**Exercise directions:**
The output should be every line below, retyped exactly, with no images.

===== Stored data =====

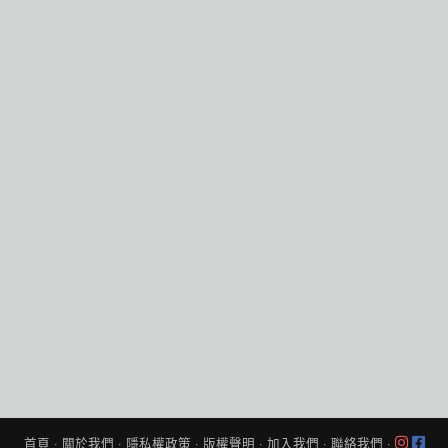
首頁
·
關於我們
·
隱私權政策
·
版權聲明
·
加入我們
·
聯絡我們
·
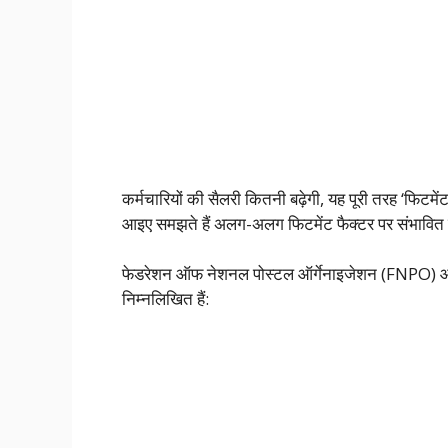
कर्मचारियों की सैलरी कितनी बढ़ेगी, यह पूरी तरह ‘फिटमें
आइए समझते हैं अलग-अलग फिटमेंट फैक्टर पर संभावित 
फेडरेशन ऑफ नेशनल पोस्टल ऑर्गेनाइजेशन (FNPO) और अन्
निम्नलिखित हैं:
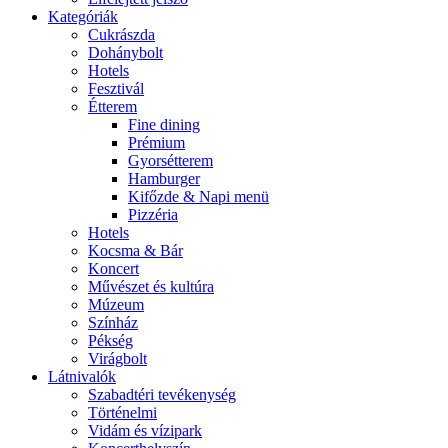
Kategóriák
Cukrászda
Dohánybolt
Hotels
Fesztivál
Étterem
Fine dining
Prémium
Gyorsétterem
Hamburger
Kifőzde & Napi menü
Pizzéria
Hotels
Kocsma & Bár
Koncert
Művészet és kultúra
Múzeum
Színház
Pékség
Virágbolt
Látnivalók
Szabadtéri tevékenység
Történelmi
Vidám és vízipark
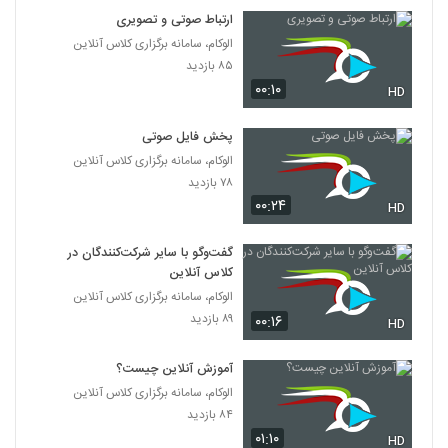
ارتباط صوتی و تصویری
الوکام، سامانه برگزاری کلاس آنلاین
۸۵ بازدید
۰۰:۱۰
HD
پخش فایل صوتی
الوکام، سامانه برگزاری کلاس آنلاین
۷۸ بازدید
۰۰:۲۴
HD
گفت‌و‌گو با سایر شرکت‌کنندگان در
کلاس آنلاین
الوکام، سامانه برگزاری کلاس آنلاین
۸۹ بازدید
۰۰:۱۶
HD
آموزش آنلاین چیست؟
الوکام، سامانه برگزاری کلاس آنلاین
۸۴ بازدید
۰۱:۱۰
HD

=====

**Output below:**
首頁
·
關於我們
·
隱私權政策
·
版權聲明
·
加入我們
·
聯絡我們
·
कर्मचारियों की सैलरी कितनी बढ़ेगी, यह पूरी तरह ‘फिटमें
आइए समझते हैं अलग-अलग फिटमेंट फैक्टर पर संभावित 
फेडरेशन ऑफ नेशनल पोस्टल ऑर्गेनाइजेशन (FNPO) और अन्
निम्नलिखित हैं:
Kategóriák
Cukrászda
Dohánybolt
Hotels
Fesztivál
Étterem
Fine dining
Prémium
Gyorsétterem
Hamburger
Kifőzde & Napi menü
Pizzéria
Hotels
Kocsma & Bár
Koncert
Művészet és kultúra
Múzeum
Színház
Pékség
Virágbolt
Látnivalók
Szabadtéri tevékenység
Történelmi
Vidám és vízipark
ارتباط صوتی و تصویری
الوکام، سامانه برگزاری کلاس آنلاین
۸۵ بازدید
۰۰:۱۰
HD
پخش فایل صوتی
الوکام، سامانه برگزاری کلاس آنلاین
۷۸ بازدید
۰۰:۲۴
HD
گفت‌و‌گو با سایر شرکت‌کنندگان در
کلاس آنلاین
الوکام، سامانه برگزاری کلاس آنلاین
۸۹ بازدید
۰۰:۱۶
HD
آموزش آنلاین چیست؟
الوکام، سامانه برگزاری کلاس آنلاین
۸۴ بازدید
۰۱:۱۰
HD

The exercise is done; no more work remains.